Bocalom afirma que Gladson é o responsável pelo vazamento do áudio numa tentativa de prejudicar a pré-candidatura de Ulysses

“Foi uma descortesia muito grande do Gladson vazar uma tratativa com o presidente do DEM”, diz Bocalom

O presidente regional do DEM, Tião Bocalom confirmou no início da noite desta quarta-feira (31), que o áudio que vazou com o presidente nacional do Democratas, o senador Agripino Maia, afirmando que o partido não tem interesse em uma candidatura própria ao governo do Acre é autentico. Bocalom afirma que o senador Gladson Cameli (Progressistas) é o responsável pelo vazamento numa tentativa de prejudicar a pré-candidatura de Coronel Ulysses, mas que ele não abre mão porque acredita que o projeto é viável.

“O áudio é autentico sim. Eu digo isso porque saiu do telefone do Gladson. Foi uma descortesia muito grande do Gladson vazar uma tratativa dele com o presidente nacional de um partido. Isso é ruim para democracia e ruim para confiança, ruim para a relação, ruim para mim. Enfim, ruim para todos nós. Acho que ele não deveria jamais ter feito isso. Inclusive, eu passei para o presidente Agripino o áudio e escrevi o que eu entendo disso aí para ele. Passei uma mensagem dizendo que eu não concordo com esse tipo de coisa”, diz Bocalom.

O dirigente do DEM nega que a reunião com a executiva nacional do DEM esteja agendada para o dia 1o de fevereiro. “No dia que eu falei com o Agripino, ele disse que queria falar comigo no início de fevereiro. Eu acredito que é lá pelo dia 10 ou 12 quando ele vai estar em Brasília de volta. Eu vou mostrar o projeto e mostrar que do jeito que a gente está tocando essa candidatura majoritária, a minha eleição de deputado federal a gente consegue com toda certeza. Até porque o que mais a nacional quer é um deputado federal”, ressalta Tião Bocalom.

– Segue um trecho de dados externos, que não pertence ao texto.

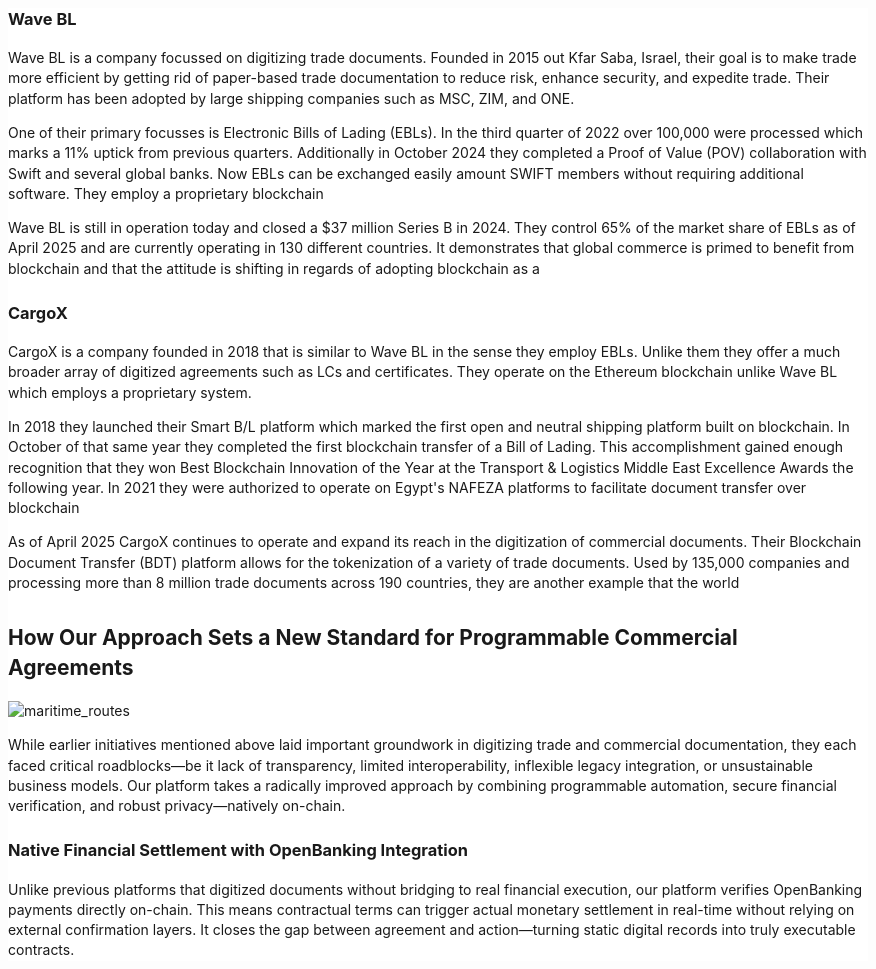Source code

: ### Wave BL

Wave BL is a company focussed on digitizing trade documents. Founded in 2015 out Kfar Saba, Israel, their goal is to make trade more efficient by getting rid of paper-based trade documentation to reduce risk, enhance security, and expedite trade. Their platform has been adopted by large shipping companies such as MSC, ZIM, and ONE.

One of their primary focusses is Electronic Bills of Lading (EBLs). In the third quarter of 2022 over 100,000 were processed which marks a 11% uptick from previous quarters. Additionally in October 2024 they completed a Proof of Value (POV) collaboration with Swift and several global banks. Now EBLs can be exchanged easily amount SWIFT members without requiring additional software. They employ a proprietary blockchain

Wave BL is still in operation today and closed a $37 million Series B in 2024. They control 65% of the market share of EBLs as of April 2025 and are currently operating in 130 different countries. It demonstrates that global commerce is primed to benefit from blockchain and that the attitude is shifting in regards of adopting blockchain as a 

### CargoX

CargoX is a company founded in 2018 that is similar to Wave BL in the sense they employ EBLs. Unlike them they offer a much broader array of digitized agreements such as LCs and certificates. They operate on the Ethereum blockchain unlike Wave BL which employs a proprietary system.

In 2018 they launched their Smart B/L platform which marked the first open and neutral shipping platform built on blockchain. In October of that same year they completed the first blockchain transfer of a Bill of Lading. This accomplishment gained enough recognition that they won Best Blockchain Innovation of the Year at the Transport & Logistics Middle East Excellence Awards the following year. In 2021 they were authorized to operate on Egypt's NAFEZA platforms to facilitate document transfer over blockchain

As of April 2025 CargoX continues to operate and expand its reach in the digitization of commercial documents. Their Blockchain Document Transfer (BDT) platform allows for the tokenization of a variety of trade documents. Used by 135,000 companies and processing more than 8 million trade documents across 190 countries, they are another example that the world

## How Our Approach Sets a New Standard for Programmable Commercial Agreements

![maritime_routes](https://hackmd.io/_uploads/r1JsujLxex.png)


While earlier initiatives mentioned above laid important groundwork in digitizing trade and commercial documentation, they each faced critical roadblocks—be it lack of transparency, limited interoperability, inflexible legacy integration, or unsustainable business models. Our platform takes a radically improved approach by combining programmable automation, secure financial verification, and robust privacy—natively on-chain.

### Native Financial Settlement with OpenBanking Integration

Unlike previous platforms that digitized documents without bridging to real financial execution, our platform verifies OpenBanking payments directly on-chain. This means contractual terms can trigger actual monetary settlement in real-time without relying on external confirmation layers. It closes the gap between agreement and action—turning static digital records into truly executable contracts.
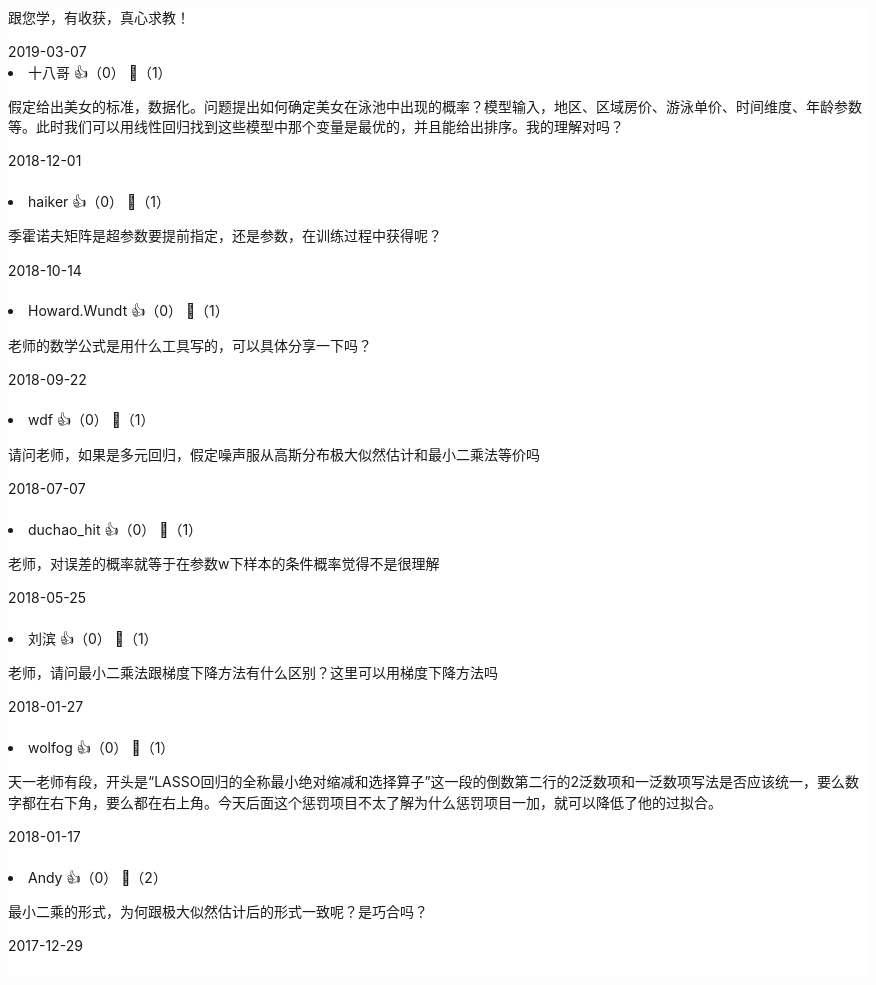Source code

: 跟您学，有收获，真心求教！</p>2019-03-07</li><br/><li><span>十八哥</span> 👍（0） 💬（1）<p>假定给出美女的标准，数据化。问题提出如何确定美女在泳池中出现的概率？模型输入，地区、区域房价、游泳单价、时间维度、年龄参数等。此时我们可以用线性回归找到这些模型中那个变量是最优的，并且能给出排序。我的理解对吗？</p>2018-12-01</li><br/><li><span>haiker</span> 👍（0） 💬（1）<p>季霍诺夫矩阵是超参数要提前指定，还是参数，在训练过程中获得呢？</p>2018-10-14</li><br/><li><span>Howard.Wundt</span> 👍（0） 💬（1）<p>老师的数学公式是用什么工具写的，可以具体分享一下吗？</p>2018-09-22</li><br/><li><span>wdf</span> 👍（0） 💬（1）<p>请问老师，如果是多元回归，假定噪声服从高斯分布极大似然估计和最小二乘法等价吗</p>2018-07-07</li><br/><li><span>duchao_hit</span> 👍（0） 💬（1）<p>老师，对误差的概率就等于在参数w下样本的条件概率觉得不是很理解</p>2018-05-25</li><br/><li><span>刘滨</span> 👍（0） 💬（1）<p>老师，请问最小二乘法跟梯度下降方法有什么区别？这里可以用梯度下降方法吗</p>2018-01-27</li><br/><li><span>wolfog</span> 👍（0） 💬（1）<p>天一老师有段，开头是“LASSO回归的全称最小绝对缩减和选择算子”这一段的倒数第二行的2泛数项和一泛数项写法是否应该统一，要么数字都在右下角，要么都在右上角。今天后面这个惩罚项目不太了解为什么惩罚项目一加，就可以降低了他的过拟合。</p>2018-01-17</li><br/><li><span>Andy</span> 👍（0） 💬（2）<p>最小二乘的形式，为何跟极大似然估计后的形式一致呢？是巧合吗？</p>2017-12-29</li><br/>
</ul>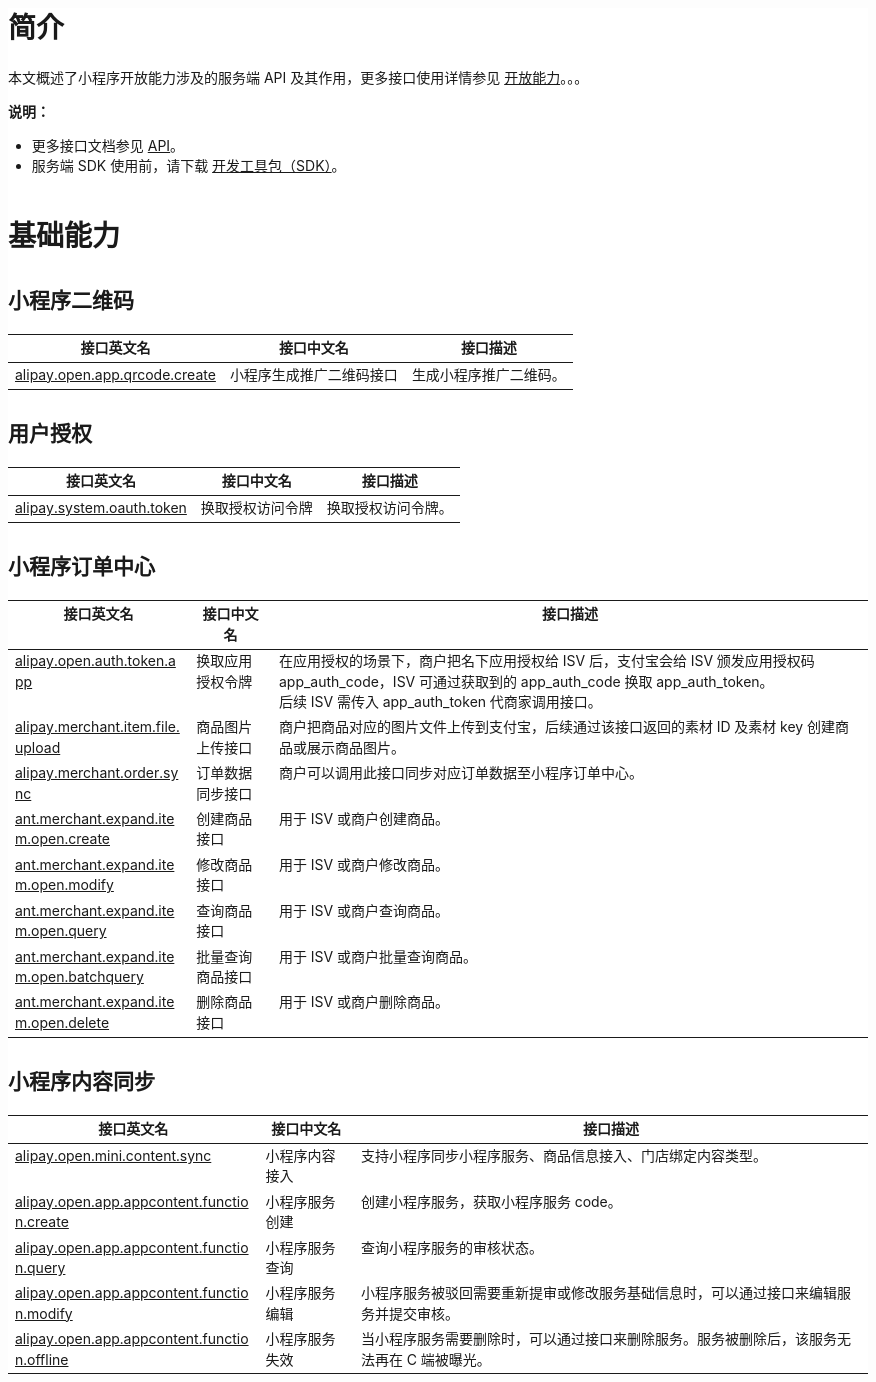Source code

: 
# 简介
本文概述了小程序开放能力涉及的服务端 API 及其作用，更多接口使用详情参见 [开放能力](https://opendocs.alipay.com/mini/00am3f)。。。

**说明：**

- 更多接口文档参见 [API](https://opendocs.alipay.com/apis)。
- 服务端 SDK 使用前，请下载 [开发工具包（SDK）](https://opendocs.alipay.com/open/54/cyz7do#%E6%9C%8D%E5%8A%A1%E7%AB%AF%20SDK)。

# 基础能力

## 小程序二维码
| 接口英文名 | 接口中文名 | 接口描述 |
| --- | --- | --- |
| [alipay.open.app.qrcode.create](https://opendocs.alipay.com/mini/api/openapi-qrcode) | 小程序生成推广二维码接口 | 生成小程序推广二维码。 |


## 用户授权
| 接口英文名 | 接口中文名 | 接口描述 |
| --- | --- | --- |
| [alipay.system.oauth.token](https://docs.open.alipay.com/api_9/alipay.system.oauth.token) | 换取授权访问令牌 | 换取授权访问令牌。 |


## 小程序订单中心
| 接口英文名 | 接口中文名 | 接口描述 |
| --- | --- | --- |
| [alipay.open.auth.token.app](https://docs.open.alipay.com/api_9/alipay.open.auth.token.app) | 换取应用授权令牌 | 在应用授权的场景下，商户把名下应用授权给 ISV 后，支付宝会给 ISV 颁发应用授权码app_auth_code，ISV 可通过获取到的 app_auth_code 换取 app_auth_token。 <br />后续 ISV 需传入 app_auth_token 代商家调用接口。 |
| [alipay.merchant.item.file.upload](https://docs.open.alipay.com/api_4/alipay.merchant.item.file.upload) | 商品图片上传接口 | 商户把商品对应的图片文件上传到支付宝，后续通过该接口返回的素材 ID 及素材 key 创建商品或展示商品图片。 |
| [alipay.merchant.order.sync](https://docs.open.alipay.com/api_4/alipay.merchant.order.sync) | 订单数据同步接口 | 商户可以调用此接口同步对应订单数据至小程序订单中心。 |
| [ant.merchant.expand.item.open.create](https://docs.open.alipay.com/api_4/ant.merchant.expand.item.open.create/) | 创建商品接口 | 用于 ISV 或商户创建商品。 |
| [ant.merchant.expand.item.open.modify](https://docs.open.alipay.com/api_4/ant.merchant.expand.item.open.modify/) | 修改商品接口 | 用于 ISV 或商户修改商品。 |
| [ant.merchant.expand.item.open.query](https://docs.open.alipay.com/api_4/ant.merchant.expand.item.open.query) | 查询商品接口 | 用于 ISV 或商户查询商品。 |
| [ant.merchant.expand.item.open.batchquery](https://docs.open.alipay.com/api_4/ant.merchant.expand.item.open.batchquery) | 批量查询商品接口 | 用于 ISV 或商户批量查询商品。 |
| [ant.merchant.expand.item.open.delete](https://docs.open.alipay.com/api_4/ant.merchant.expand.item.open.delete) | 删除商品接口 | 用于 ISV 或商户删除商品。 |


## 小程序内容同步
| 接口英文名 | 接口中文名 | 接口描述 |
| --- | --- | --- |
| [alipay.open.mini.content.sync](https://opendocs.alipay.com/apis/00wik8)﻿ | 小程序内容接入 | 支持小程序同步小程序服务、商品信息接入、门店绑定内容类型。 |
| [alipay.open.app.appcontent.function.create](https://opendocs.alipay.com/apis/011agl) | [](https://opendocs.alipay.com/apis/011agl)小程序服务创建 | 创建小程序服务，获取小程序服务 code。 |
| [alipay.open.app.appcontent.function.query](https://opendocs.alipay.com/apis/0119at) | [](https://opendocs.alipay.com/apis/0119at) [](https://opendocs.alipay.com/apis/011bkt)小程序服务查询 | 查询小程序服务的审核状态。 |
| [alipay.open.app.appcontent.function.modify](https://opendocs.alipay.com/apis/011bks) | [](https://opendocs.alipay.com/apis/011bks)小程序服务编辑 | 小程序服务被驳回需要重新提审或修改服务基础信息时，可以通过接口来编辑服务并提交审核。 |
| [alipay.open.app.appcontent.function.offline](https://opendocs.alipay.com/apis/011bkt) | [](https://opendocs.alipay.com/apis/011bkt)小程序服务失效 | 当小程序服务需要删除时，可以通过接口来删除服务。服务被删除后，该服务无法再在 C 端被曝光。 |
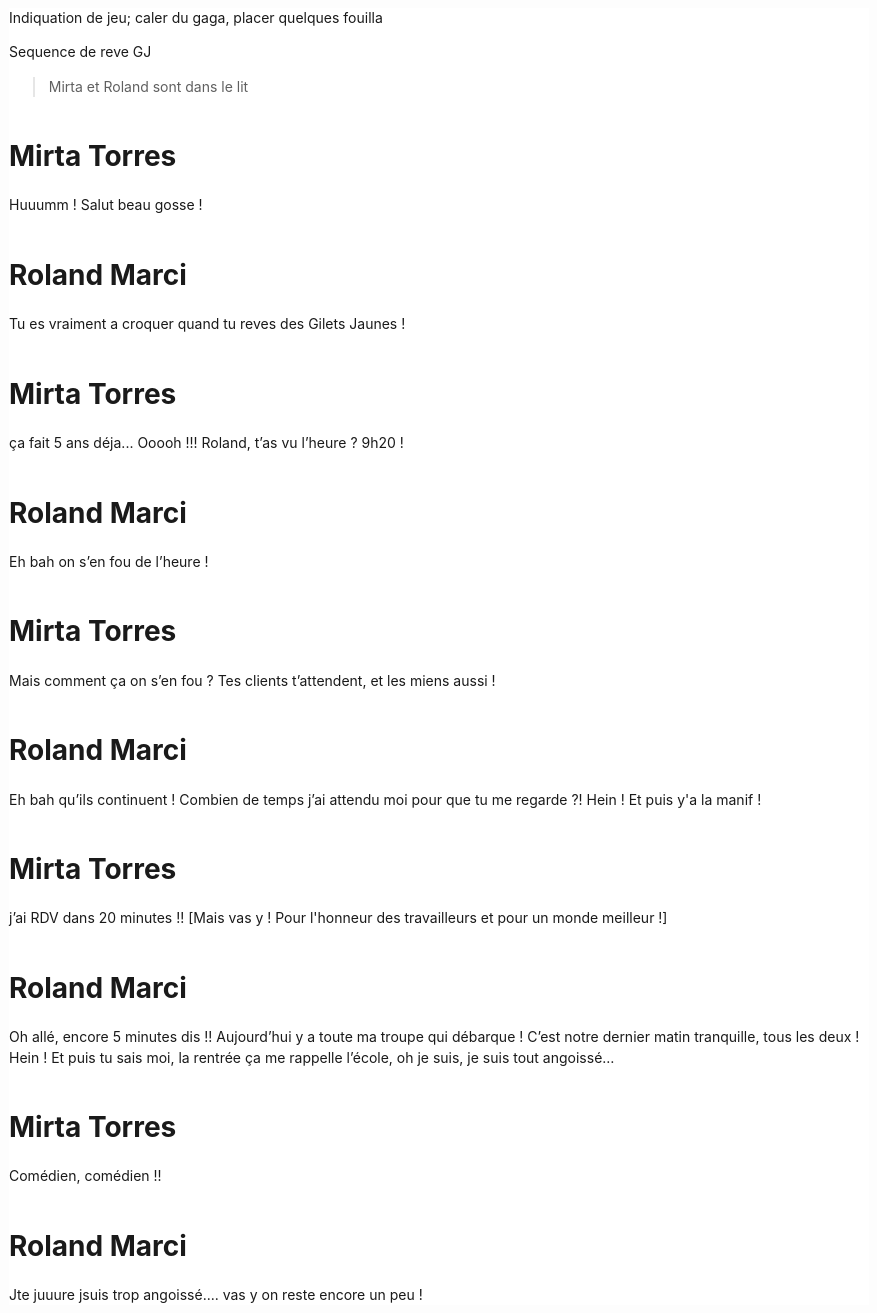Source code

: Indiquation de jeu; caler du gaga, placer quelques fouilla

Sequence de reve GJ


>  Mirta et Roland sont dans le lit

# Mirta Torres
Huuumm ! Salut beau gosse !

# Roland Marci
 Tu es vraiment a croquer quand tu reves des Gilets Jaunes !

# Mirta Torres
ça fait 5 ans déja... Ooooh !!! Roland, t’as vu l’heure ? 9h20 !

# Roland Marci
 Eh bah on s’en fou de l’heure !

# Mirta Torres
 Mais comment ça on s’en fou ? Tes clients t’attendent, et les miens aussi !

# Roland Marci
 Eh bah qu’ils continuent ! Combien de temps j’ai attendu moi pour que tu me regarde ?! Hein ! Et puis y'a la manif !

# Mirta Torres
j’ai RDV dans 20 minutes !! [Mais vas y ! Pour l'honneur des travailleurs et pour un monde meilleur !]

# Roland Marci
 Oh allé, encore 5 minutes dis !! Aujourd’hui y a toute ma troupe qui débarque ! C’est notre dernier matin tranquille, tous les deux ! Hein ! Et puis tu sais moi, la rentrée ça me rappelle l’école, oh je suis, je suis tout angoissé…

# Mirta Torres
 Comédien, comédien !!

# Roland Marci
Jte juuure jsuis trop angoissé.... vas y on reste encore un peu !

Ele destaca que vai viajar para Brasília acompanhado do Coronel Ulysses, para as devidas apresentações a José Agripino Maia. “Eu vou levar o Ulysses comigo para a gente ter uma conversa e apresenta-lo na executiva nacional. Da minha parte, eu não abro mão da candidatura, porque eu acho que o homem tem que ter palavra. Quando fizemos o lançamento do Ulysses foi com a anuência do Alan. Foi feita uma reunião com 28 pessoas e apenas uma foi contra, o restante todo mundo foi a favor. Inclusive, Alan propôs que poderíamos rodas o Estado”, enfatiza.

Para Bocalom, Gladson Cameli faltou com a palavra quando prometeu apresentar Alan como seu vice na vinda de Agripino ao Acre, mas agora estaria querendo levar o DEM pelo beiço porque viu o crescimento da candidatura própria. A candidatura do Coronel Ulysses está mantida. Agora que a candidatura do Ulysses andou, cresceu e mostrou que é competitiva eles querem intervir, ou seja, em momento nenhum a gente lançou candidatura para barganhar ou como forma de pressionar o Gladson para fechar aliança, em absoluto. Nos lançamos uma candidatura para ser vencedora”, destaca.

Sobre a possível falta de recursos da executiva nacional para a campanha majoritária, Bocalom afirma que está acostumado a trabalhar com pouco dinheiro. “Vou mostrar como vai ser o projeto aqui no Acre. O presidente alega que tem prioridades para campanha majoritárias em outros estados, mas eu tenho certeza absoluta no momento que ele ver que a candidatura é possível, eu duvido que o pessoal de Brasília não vá ajudar com alguma coisa. Eu sempre trabalhei campanha sem dinheiro. O Ulysses não tem tanta condição, mas tem mais do que eu, ele tem, viu. Eu consegui tocar uma campanha, como professor. Claro que não posso reclamar que dentro do PSDB a nacional sempre deu uma mãozinha e não posso reclamar do Democratas em 2014, que o pouquinho que puderam, eles ajudaram”, finaliza.